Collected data
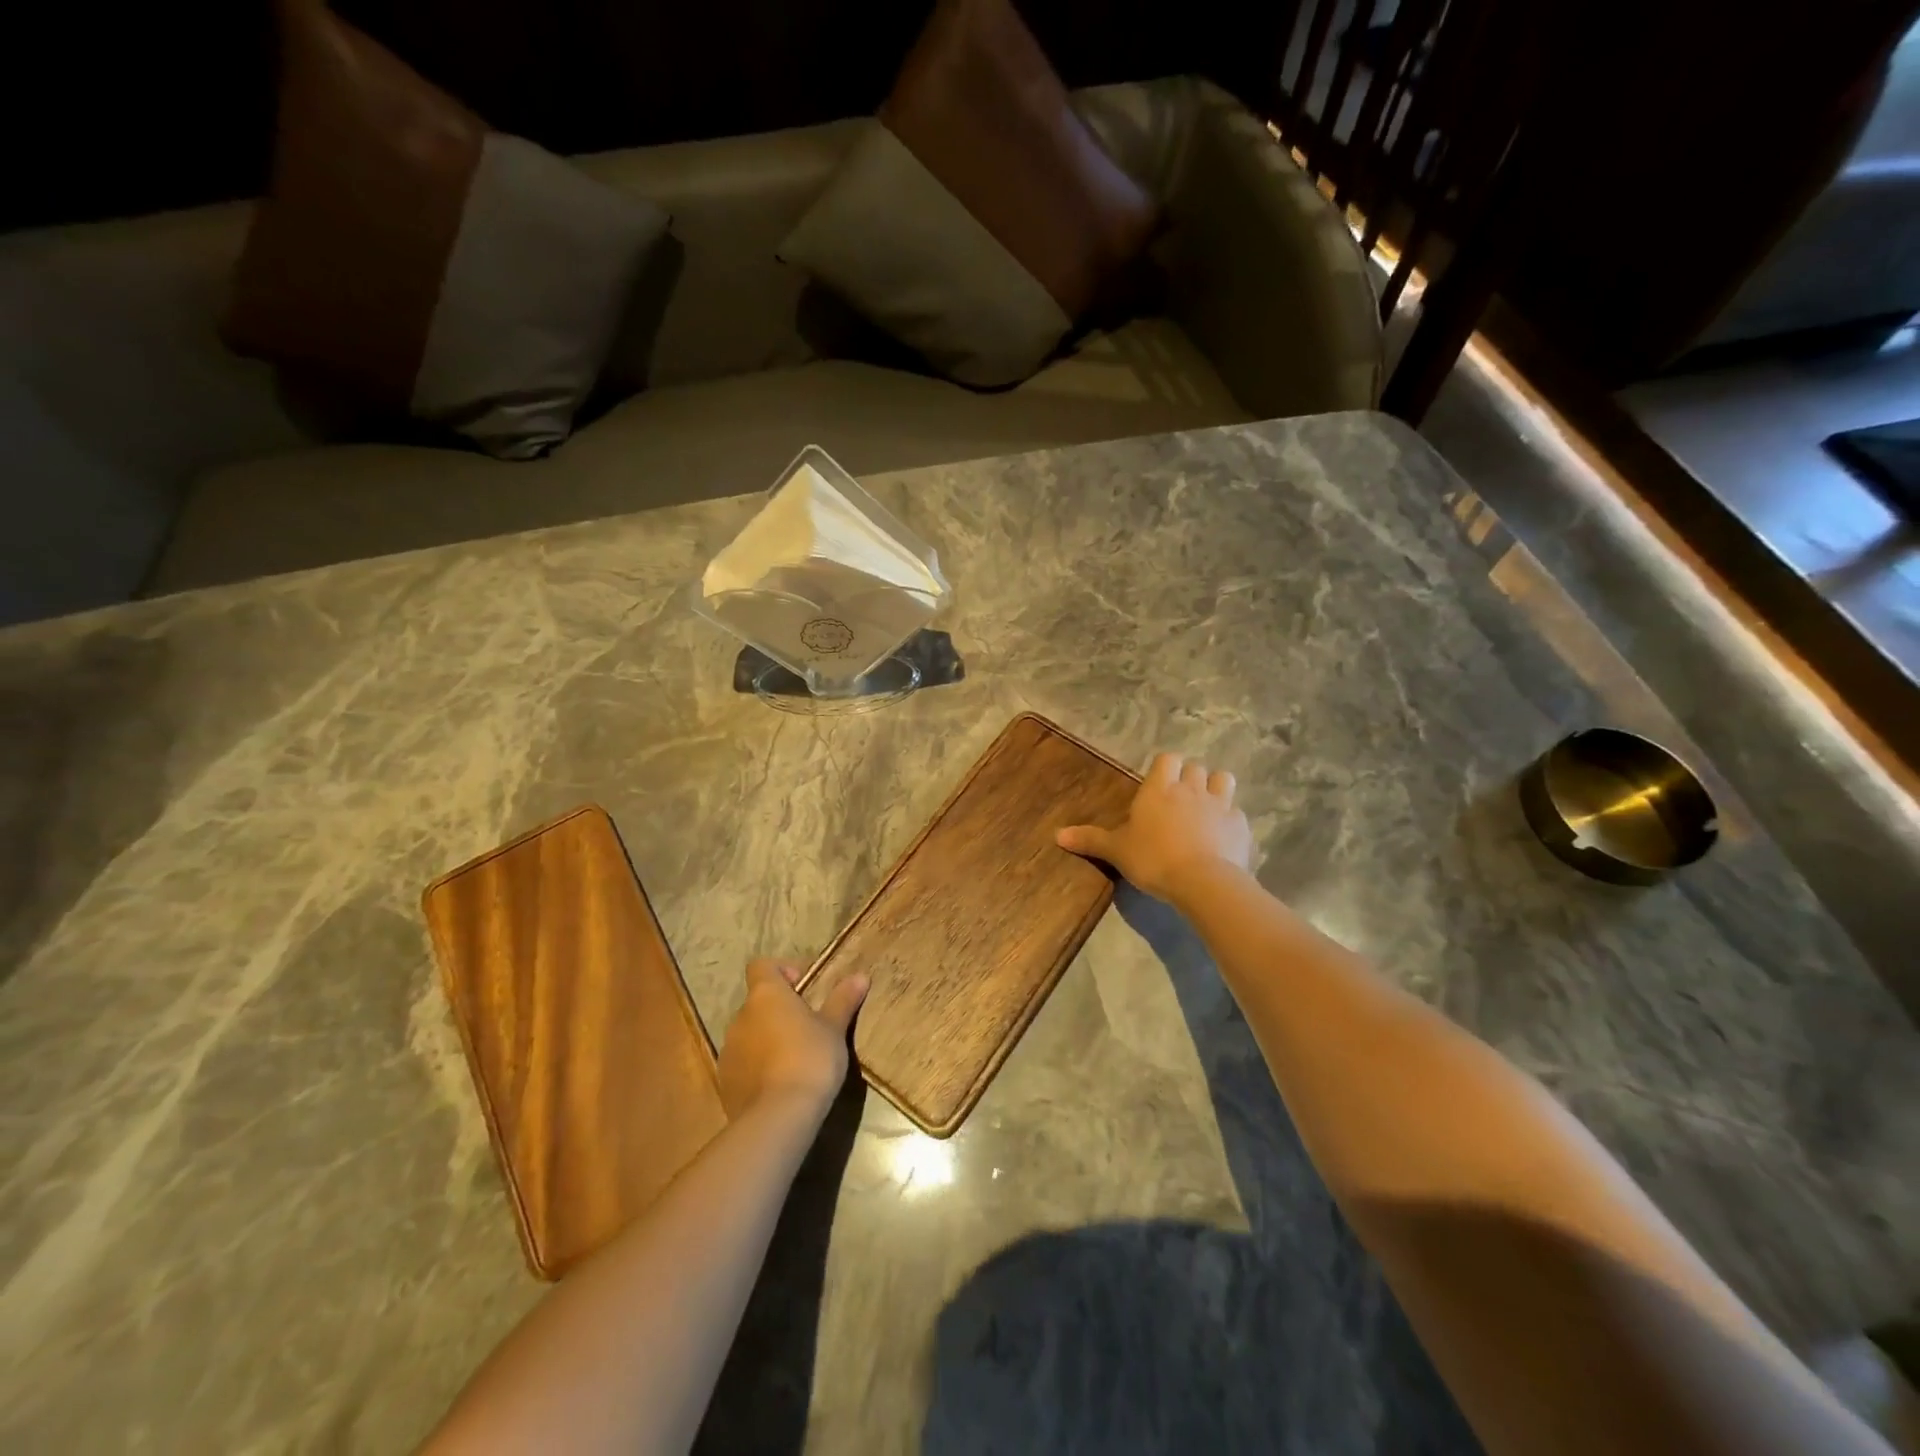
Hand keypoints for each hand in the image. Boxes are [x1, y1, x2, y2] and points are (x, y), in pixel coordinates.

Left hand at [717, 959, 868, 1125]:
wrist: (778, 1117)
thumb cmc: (810, 1059)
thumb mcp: (834, 1028)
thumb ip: (843, 1000)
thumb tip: (860, 976)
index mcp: (765, 995)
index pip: (762, 966)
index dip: (782, 971)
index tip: (804, 988)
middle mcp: (740, 1017)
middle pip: (758, 1003)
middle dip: (779, 1011)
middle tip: (807, 1028)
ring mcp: (728, 1050)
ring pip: (749, 1034)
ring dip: (767, 1039)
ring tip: (794, 1059)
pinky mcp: (725, 1082)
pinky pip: (743, 1064)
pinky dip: (758, 1067)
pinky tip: (780, 1085)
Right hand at [1057, 751, 1251, 901]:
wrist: (1203, 881)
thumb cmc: (1153, 859)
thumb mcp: (1116, 851)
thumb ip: (1090, 840)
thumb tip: (1057, 835)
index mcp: (1160, 788)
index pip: (1167, 758)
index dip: (1165, 768)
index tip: (1159, 783)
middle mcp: (1191, 788)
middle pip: (1195, 767)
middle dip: (1190, 778)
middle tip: (1179, 799)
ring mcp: (1221, 805)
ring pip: (1224, 780)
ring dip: (1216, 789)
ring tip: (1207, 808)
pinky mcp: (1241, 826)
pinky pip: (1237, 814)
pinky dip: (1231, 821)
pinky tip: (1223, 838)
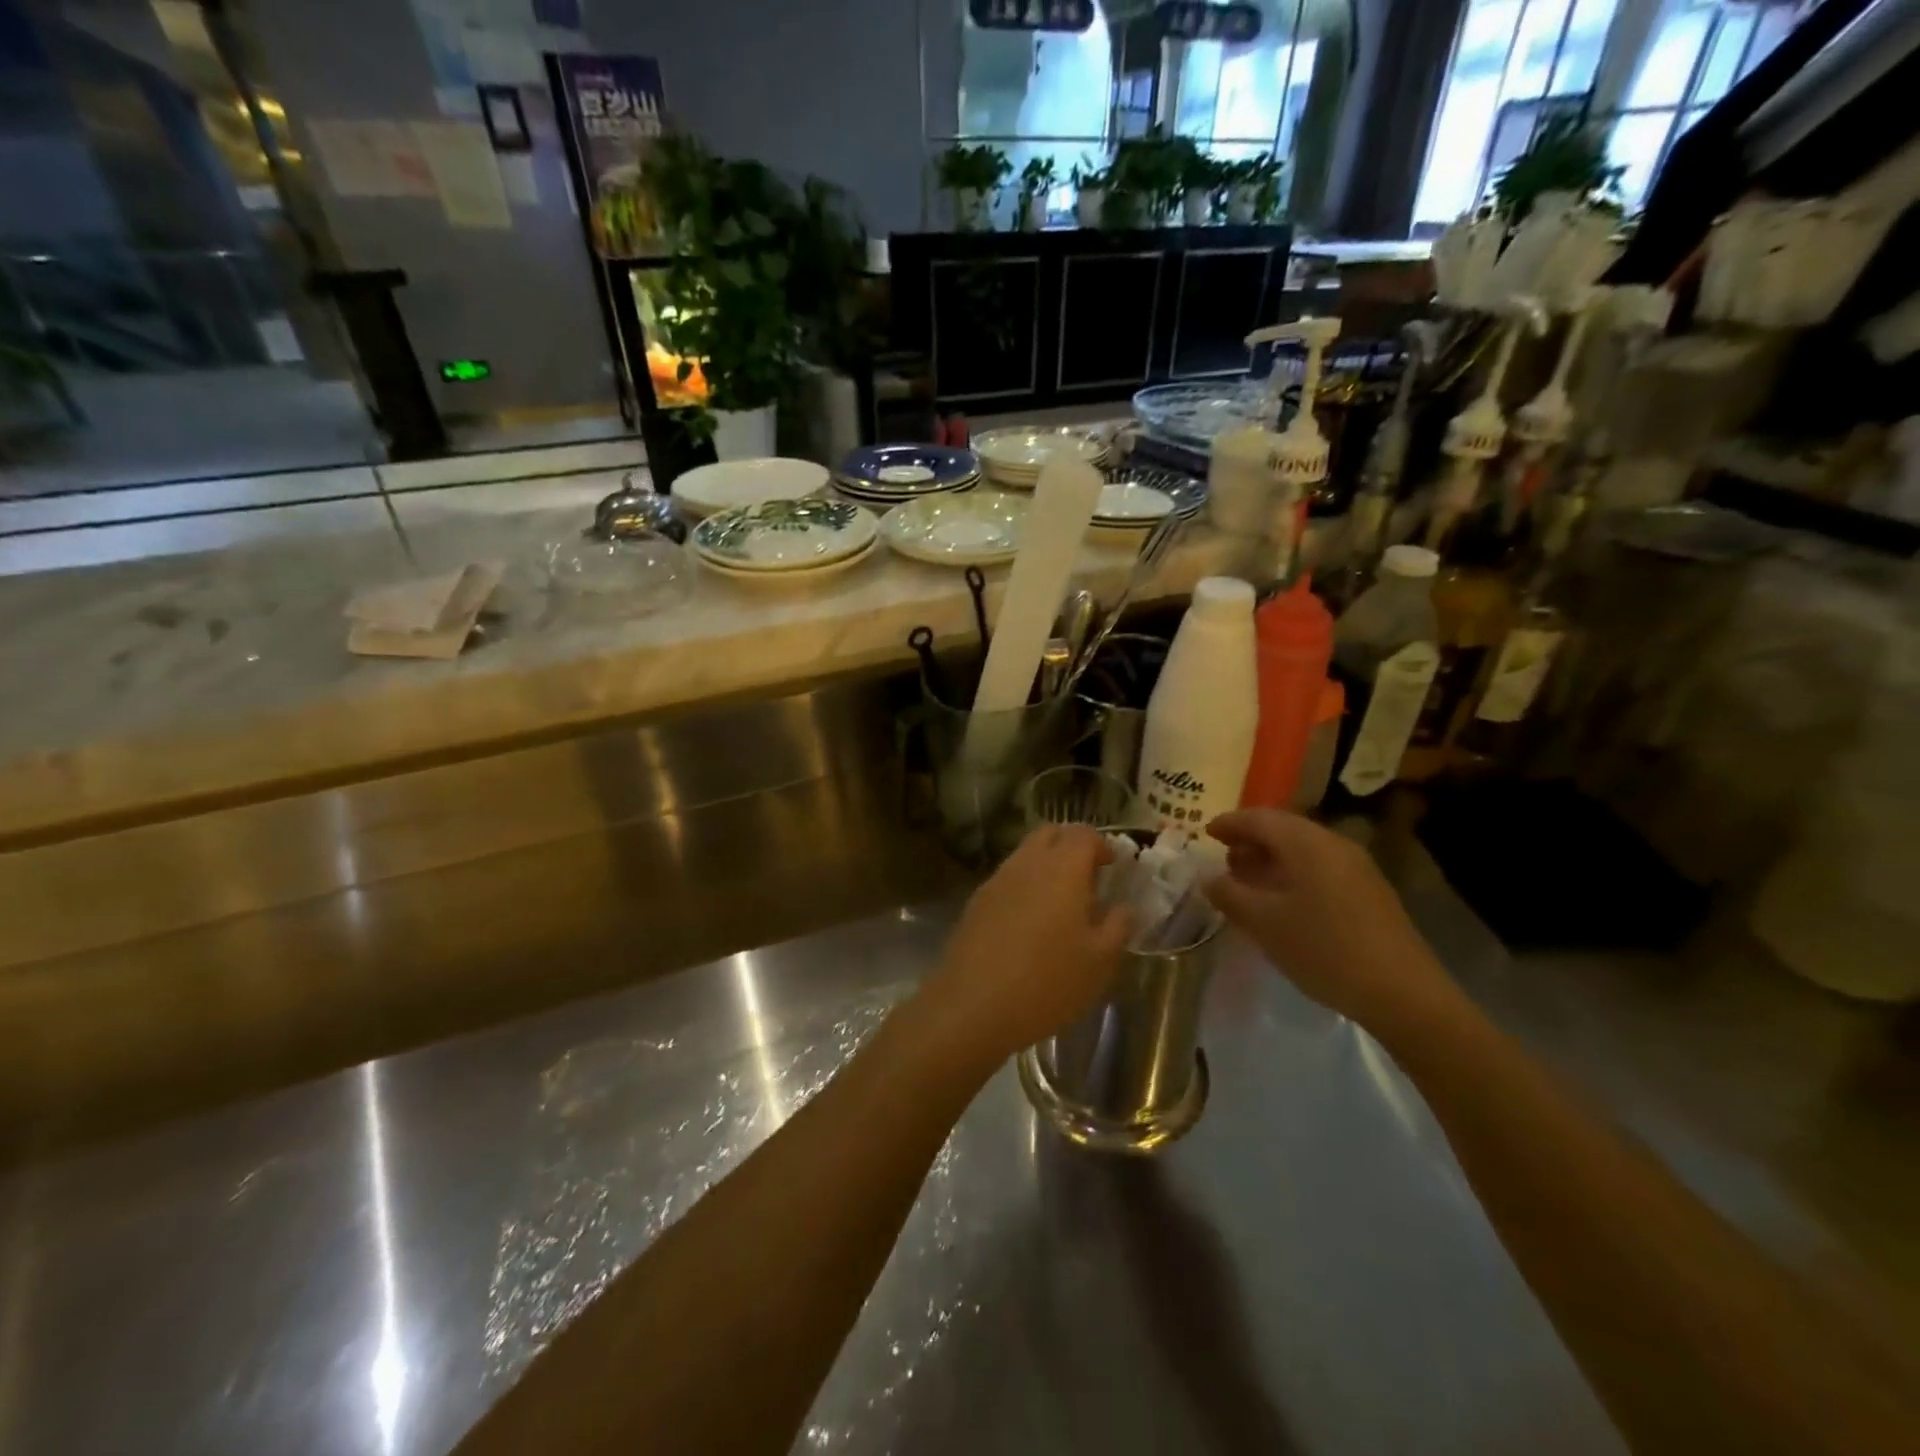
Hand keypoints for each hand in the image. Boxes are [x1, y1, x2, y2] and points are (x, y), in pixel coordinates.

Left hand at [916, 825, 1130, 1071]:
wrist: (973, 1005)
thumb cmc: (1048, 982)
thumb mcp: (1099, 961)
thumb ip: (1118, 926)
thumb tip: (1123, 907)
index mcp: (1062, 869)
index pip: (1083, 834)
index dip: (1101, 844)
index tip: (1112, 867)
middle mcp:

* **What you should do**:
The lines above from the one with "ring dip: (767, 1039)" through the one with "pinky pip: (1237, 814)" are to be duplicated exactly, ends included, with nothing added.

* **Expected answer**:
ring dip: (767, 1039)
ring tip: (794, 1059)
pinky mcp: (725, 1082)
pinky pip: (743, 1064)
pinky dip: (758, 1067)
pinky tip: (780, 1085)
Right hand at [1057, 751, 1251, 901]:
wrist: (1203, 881)
thumb cmc: (1153, 859)
thumb mcp: (1116, 851)
thumb ip: (1090, 840)
thumb tip: (1057, 835)
index mcp: (1160, 788)
index pip: (1167, 758)
index dip: (1165, 768)
index tip: (1159, 783)
middle mcp: (1191, 788)
middle pip: (1195, 767)
middle dip: (1190, 778)
middle tip: (1179, 799)
ring mcp: (1221, 805)
ring pip: (1224, 780)
ring dip: (1216, 789)
ring tip: (1207, 808)
pinky mcp: (1241, 826)
pinky pip: (1237, 814)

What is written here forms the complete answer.